LAW CHANGE DEBATE

Kenya's medicine is in BBI, not Punguza Mizigo

The drafters of the Punguza Mizigo Bill are counting to ride on the campaign’s populist provisions to victory but this is a miscalculation

In Summary

• On the face of it, the Punguza Mizigo rationale is sound but it goes off the rails on how it has proposed how to reduce the expenditure — reducing MPs from 416 to 194 and giving counties 35 per cent allocation of the national budget.

•  It does not make sense to have 194 MPs if anything for the simple reason this will give certain counties immense powers

Thirdway Alliance leader Ekuru Aukot addressing the County Assembly of Garissa
SABOTAGE: Thirdway Alliance leader Ekuru Aukot addressing the County Assembly of Garissa
Image: STEPHEN ASTARIKO

Unlike the Punguza Mizigo Bill, which is going nowhere, the BBI proposals being refined show signs of great work to ensure nothing but success ahead.

To understand why BBI fares much better than the Punguza Mizigo Bill, you need to understand the rationale underlying each effort and then measure its chances of success against the obstacles each faces ahead.

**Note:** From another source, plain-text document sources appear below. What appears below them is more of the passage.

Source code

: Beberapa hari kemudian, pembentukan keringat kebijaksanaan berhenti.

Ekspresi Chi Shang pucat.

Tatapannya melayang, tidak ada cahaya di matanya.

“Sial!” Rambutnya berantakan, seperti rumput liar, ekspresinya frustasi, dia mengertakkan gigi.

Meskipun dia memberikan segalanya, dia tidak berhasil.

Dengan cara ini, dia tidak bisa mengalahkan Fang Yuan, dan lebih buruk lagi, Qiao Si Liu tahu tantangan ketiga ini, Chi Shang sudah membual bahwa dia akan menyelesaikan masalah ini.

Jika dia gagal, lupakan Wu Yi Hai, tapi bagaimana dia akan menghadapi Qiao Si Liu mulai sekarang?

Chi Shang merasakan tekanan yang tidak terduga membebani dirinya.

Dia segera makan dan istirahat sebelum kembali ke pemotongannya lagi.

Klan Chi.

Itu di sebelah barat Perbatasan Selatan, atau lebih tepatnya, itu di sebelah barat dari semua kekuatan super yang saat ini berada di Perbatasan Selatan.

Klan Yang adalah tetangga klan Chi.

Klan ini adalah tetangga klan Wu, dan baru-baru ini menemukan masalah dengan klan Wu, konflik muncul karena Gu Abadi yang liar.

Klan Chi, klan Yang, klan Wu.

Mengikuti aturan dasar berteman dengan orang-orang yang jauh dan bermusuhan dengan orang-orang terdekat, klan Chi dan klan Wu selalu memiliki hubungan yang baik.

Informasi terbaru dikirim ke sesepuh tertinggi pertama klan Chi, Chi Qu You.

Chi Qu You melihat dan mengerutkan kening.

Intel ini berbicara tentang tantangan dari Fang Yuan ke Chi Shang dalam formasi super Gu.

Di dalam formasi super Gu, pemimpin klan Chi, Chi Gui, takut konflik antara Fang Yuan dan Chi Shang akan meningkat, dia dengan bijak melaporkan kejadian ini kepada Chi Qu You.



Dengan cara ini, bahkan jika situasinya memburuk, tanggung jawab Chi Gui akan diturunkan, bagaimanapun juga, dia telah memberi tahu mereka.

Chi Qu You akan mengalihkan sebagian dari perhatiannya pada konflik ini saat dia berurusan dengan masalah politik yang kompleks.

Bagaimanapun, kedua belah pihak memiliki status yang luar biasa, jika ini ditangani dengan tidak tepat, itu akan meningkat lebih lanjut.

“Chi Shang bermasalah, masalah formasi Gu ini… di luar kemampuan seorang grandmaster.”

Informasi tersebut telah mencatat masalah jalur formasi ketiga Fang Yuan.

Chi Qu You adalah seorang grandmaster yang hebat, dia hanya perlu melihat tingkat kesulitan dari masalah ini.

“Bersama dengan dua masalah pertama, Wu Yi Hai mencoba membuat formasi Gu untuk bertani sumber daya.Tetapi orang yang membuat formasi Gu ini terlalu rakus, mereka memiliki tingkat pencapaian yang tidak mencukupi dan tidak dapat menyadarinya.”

In analysing all the available information from proponents of this Bill, it is clear their primary rationale is ostensibly to instil financial discipline in government and provide better and more effective management of public resources.

 

On the face of it, the Punguza Mizigo rationale is sound but it goes off the rails on how it has proposed how to reduce the expenditure — reducing MPs from 416 to 194 and giving counties 35 per cent allocation of the national budget.

As if these two alone were not enough to bury the Bill alive, the drafters have gone on to provide a laundry list of more than 30 changes to the Constitution, each of which is a nail in the coffin.

The drafters of the Bill may have rightly figured nearly all these provisions are and will be popular among Wanjikus but populism, by itself, is never a means to an end. Put another way, just because something is popular among the masses does not make it desirable, if the idea itself does not make sense.

It does not make sense to have 194 MPs if anything for the simple reason this will give certain counties immense powers and influence relative to their small populations, while diluting the voices of millions in heavily populated counties. That alone would be enough reason to vote down the bill but there is more.

When Uhuru and Raila famously made the handshake a household name, they made it clear then and since their primary objective is to see the country united and to part ways with the dark past.

BBI was then put in place to implement the handshake objectives, which are multi-pronged, covering a range of issues from ethnic strife, divisive elections, inclusivity, to corruption, national safety and shared prosperity.

However, unlike the Punguza Mizigo, which proposes more than 30 amendments, it is likely that the BBI will only propose a handful of provisions to address the most important sickness that ails the country — ethnic strife, divisive elections and inclusivity. The rest, including the myriad of proposals in Punguza Mizigo Bill that are achievable, can be pursued either administratively or by acts of Parliament.

 

The drafters of the Punguza Mizigo Bill are counting to ride on the campaign’s populist provisions to victory but this is a miscalculation. Although the Bill has thus far survived court challenges, the mines that lie ahead are such that it will not survive all of them.

The biggest test, of course, will be Parliament where, again, the Bill is drafted in a manner to attract senators’ support but shot down by members of the National Assembly for the simple reason they can’t be asked to sack themselves.

BBI, on the other hand, is carefully and strategically being put together with undoubtedly behind the scenes egging on by the President and Raila Odinga, who, even his most critic, would have to admit he knows a thing or two about how to mount a successful referendum — or kill one — as the case may be more than anyone in the country

In sum, a BBI referendum is soon upon us and will be a great success to start a new chapter in our beloved country’s history. In fact, it will be a new book.